The Anglican church in Scotland is expected to face sanctions imposed by global church leaders sometime this week over its vote supporting same-sex marriage.
Leaders of the global Anglican communion will be attending a five-day meeting in Canterbury this week to discuss various issues such as religious persecution, climate change, the refugee crisis, as well as the church's deep divisions over sexuality.
Sanctions are expected to be imposed by the global leaders on the Scottish Episcopal Church, which could prevent it from being represented on formal bodies or from voting on decisions relating to policy or teaching.
During the last summit in January 2016, the leaders imposed the same sanctions against the U.S. Episcopal Church after it passed gay marriage in 2015.
The Scottish Episcopal Church voted overwhelmingly in favor of same-sex marriage in June, setting itself in direct opposition to the Anglican communion.
Archbishop Josiah Idowu-Fearon, the secretary general of the Anglican communion, said at the time that the vote will be discussed by Anglican primates during this week's meeting.
However, three of 39 primates have stated that they will not attend the meeting in a sign of continuing disagreement about same-sex relationships.
Archbishops Nicholas Okoh of Nigeria, Stanley Ntagali of Uganda and Onesphore Rwaje of Rwanda said that they will boycott the meeting in protest of what they see as the Anglican communion's failure to uncompromisingly back traditional interpretations of the scriptures on sexuality.
In an open letter, Okoh warned about the "next great Reformation" or schism within Christianity over issues such as homosexual practice, same-sex marriage and the "blurring of gender identity."

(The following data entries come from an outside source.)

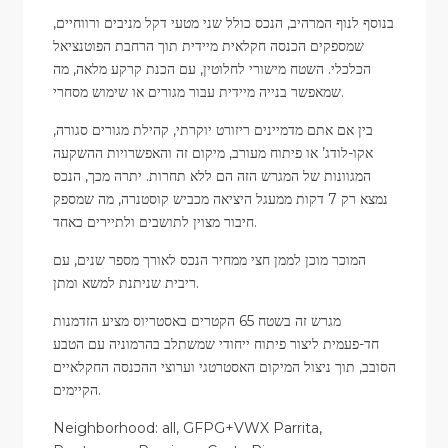
בנוסף לנוף המרהיב, הנכס כולל שני מטעי דקל מניבים ורווחיים,
שמספקים הכנסה חקלאית מיידית תוך הרחבת הפוטנציאל
הכלכלי. השטח מישורי לחלוטין, עם הכנת קרקע מלאה, מה
שמאפשר בנייה מיידית עבור מגורים או שימוש מסחרי.
בין אם אתם מדמיינים ריזורט יוקרתי, קהילת מגורים סגורה,
אקו-לודג’ או פיתוח מעורב, מיקום זה והאפשרויות ההשקעה
המגוונות של המגרש הזה הם ללא תחרות. יתרה מכך, הנכס
נמצא רק 7 דקות ממעגל היציאה מכביש קוסטנרה, מה שמספק
חיבור מצוין לתושבים ולתיירים כאחד.
המוכר מוכן לממן חצי ממחיר הנכס לאורך מספר שנים, עם
ריבית שניתנת למשא ומתן.
מגרש זה בשטח 65 הקטרים באסטריוס מציע הזדמנות
חד-פעמית ליצור פיתוח ייחודי שמשתלב בהרמוניה עם הטבע
הסובב, תוך ניצול המיקום האסטרטגי וערוצי ההכנסה החקלאיים
הקיימים.
Neighborhood: all, GFPG+VWX Parrita,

Ntagali said that the U.S. Episcopal church has torn the fabric of the Anglican communion by consecrating a gay bishop and approving same-sex marriage.
"At times, I wonder whether we really share a common faith! If we are not walking in the same direction, then how can we walk together?" he stated in a letter explaining why he would not attend the meeting.

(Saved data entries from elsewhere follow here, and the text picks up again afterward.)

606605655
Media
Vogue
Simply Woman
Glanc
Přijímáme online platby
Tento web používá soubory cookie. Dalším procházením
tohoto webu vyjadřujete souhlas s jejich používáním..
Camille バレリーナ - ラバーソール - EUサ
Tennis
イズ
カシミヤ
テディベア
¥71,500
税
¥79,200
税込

Leaders from the conservative group GAFCON had complained that the "consequences" handed to the U.S. Episcopal Church are not effective and have not been imposed, with figures from the church playing a full part in an Anglican meeting in Lusaka in 2016.
"From our perspective the sanctions have not been strong enough," a GAFCON source told Christian Today. "If this meeting just repeats what happened last time [when the primates met in January 2016], then what happened in 2008 [when African bishops boycotted the last Lambeth Conference and set up a rival meeting] will happen again. If they do so the credibility and the authority of that meeting will be diminished," the source added.
In an interview published by GQ magazine on Sunday, Archbishop Justin Welby, leader of the Church of England and symbolic head of the worldwide Anglican Communion, said that he could not give a "straight answer" to the question of whether homosexuality is a sin.
The archbishop also acknowledged that the disagreement between African bishops and other Anglican leaders over homosexuality was "irreconcilable."